(What you are asked to do)
Using the listing below, print exactly everything from the line with "left_mouse_down()" down to the line with "left_mouse_up()", both included, and nothing more.

(Listed entries)
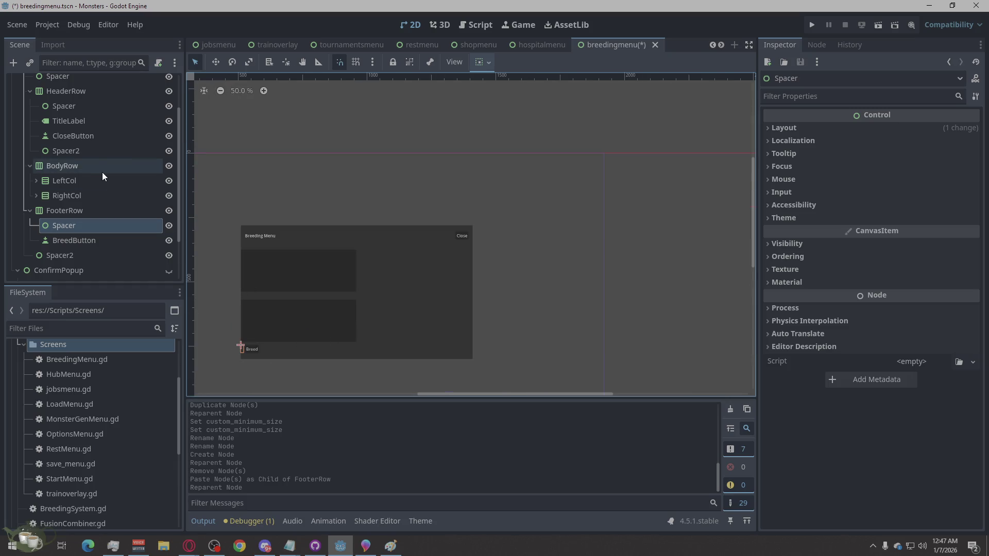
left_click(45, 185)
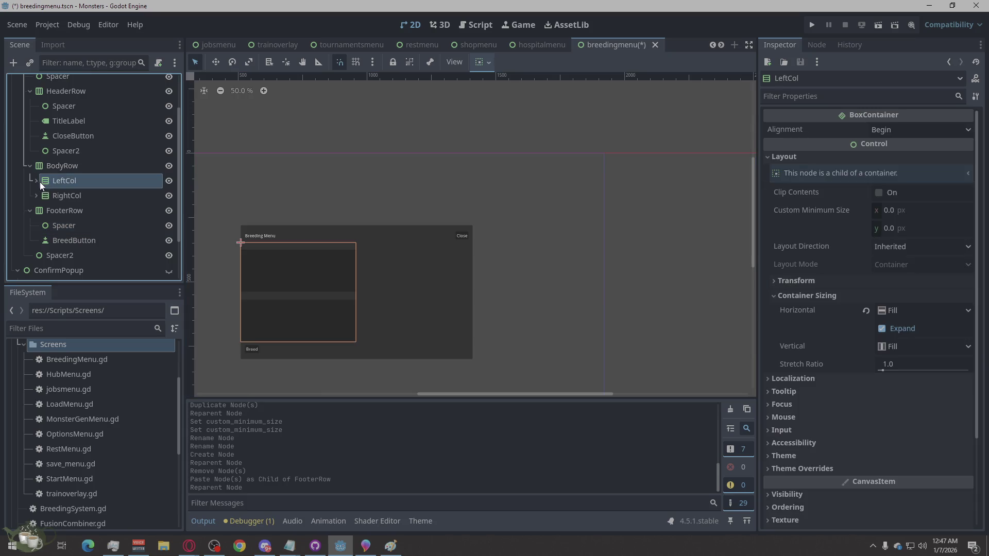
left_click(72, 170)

* * *

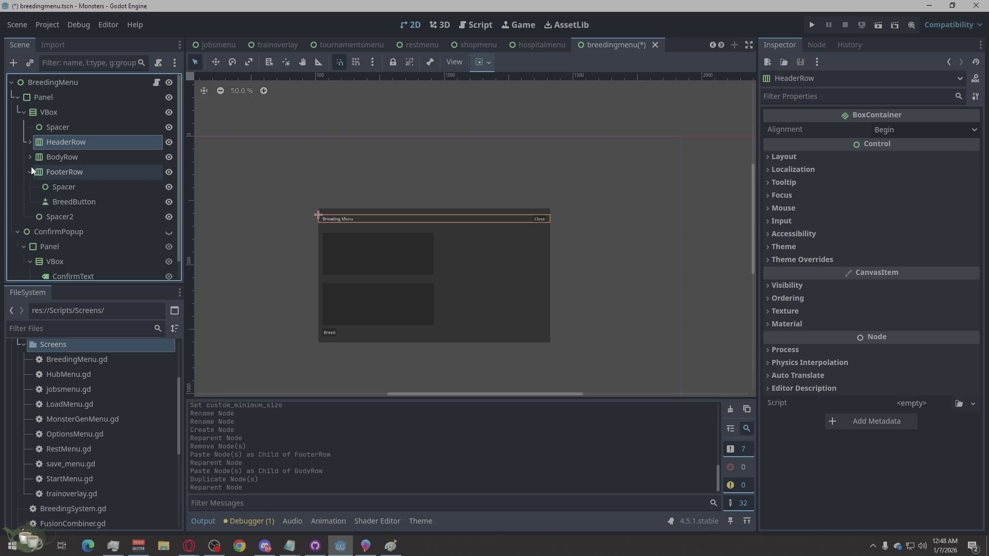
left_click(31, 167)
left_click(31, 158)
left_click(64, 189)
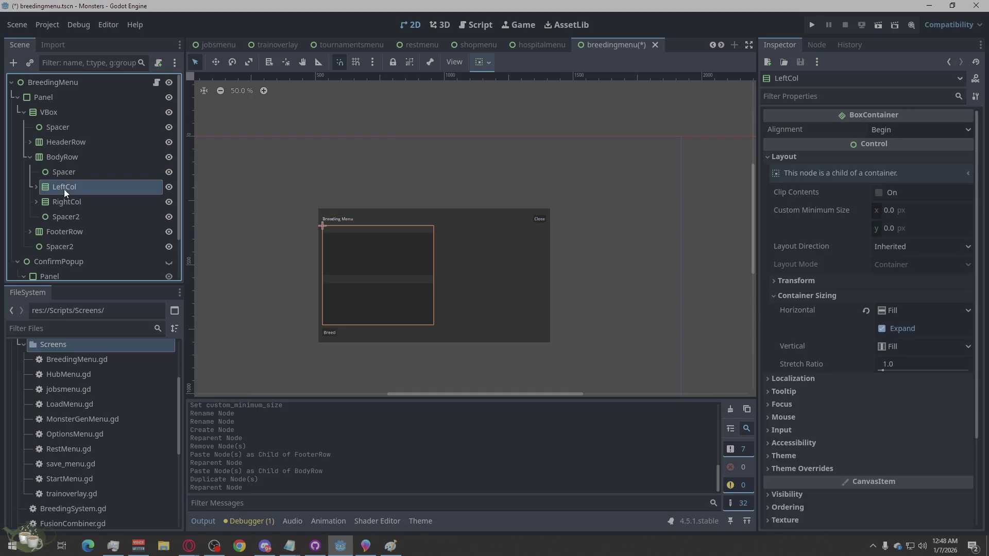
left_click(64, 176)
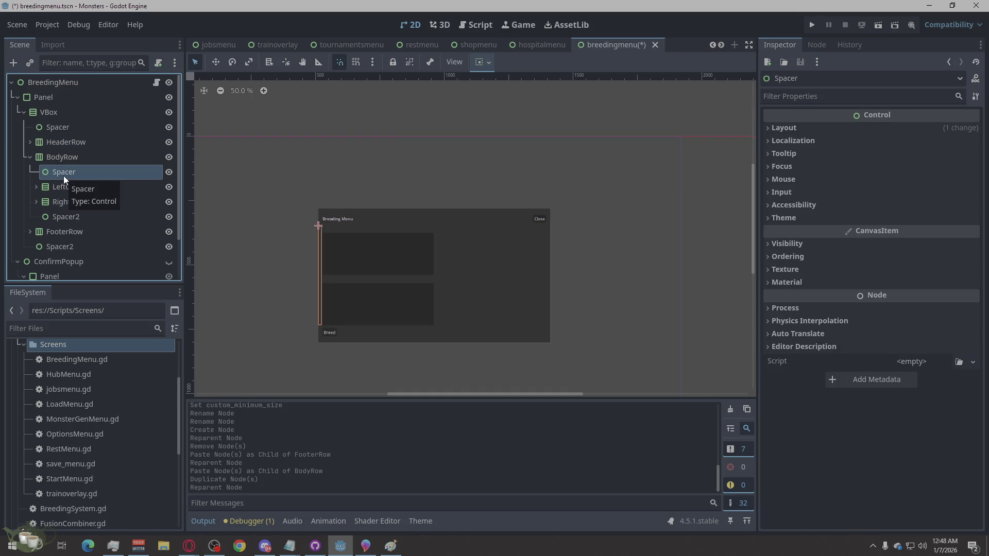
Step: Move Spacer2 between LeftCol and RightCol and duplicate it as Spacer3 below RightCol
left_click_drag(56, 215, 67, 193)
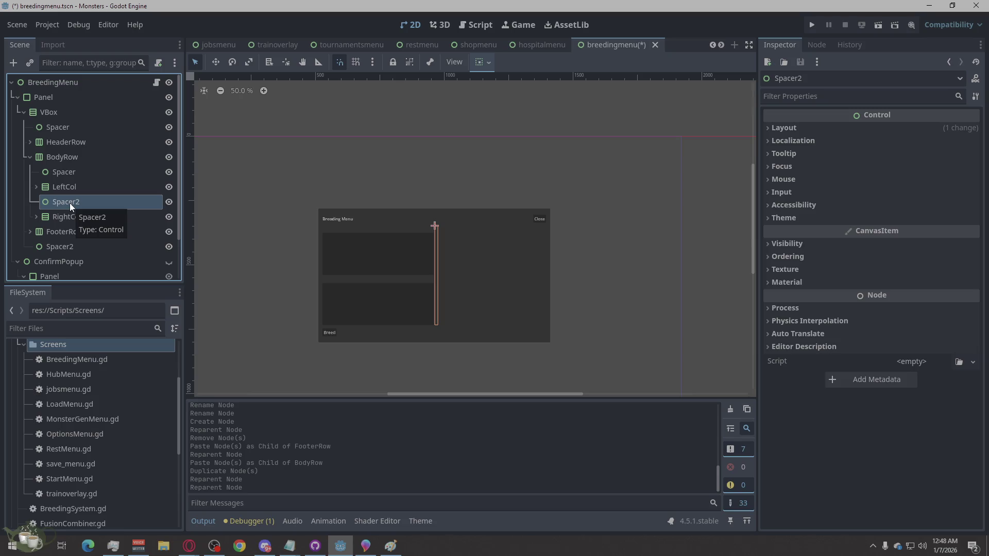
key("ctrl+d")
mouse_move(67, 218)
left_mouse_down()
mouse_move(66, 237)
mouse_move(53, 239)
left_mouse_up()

(Answer space)
left_mouse_down()
mouse_move(66, 237)
mouse_move(53, 239)
left_mouse_up()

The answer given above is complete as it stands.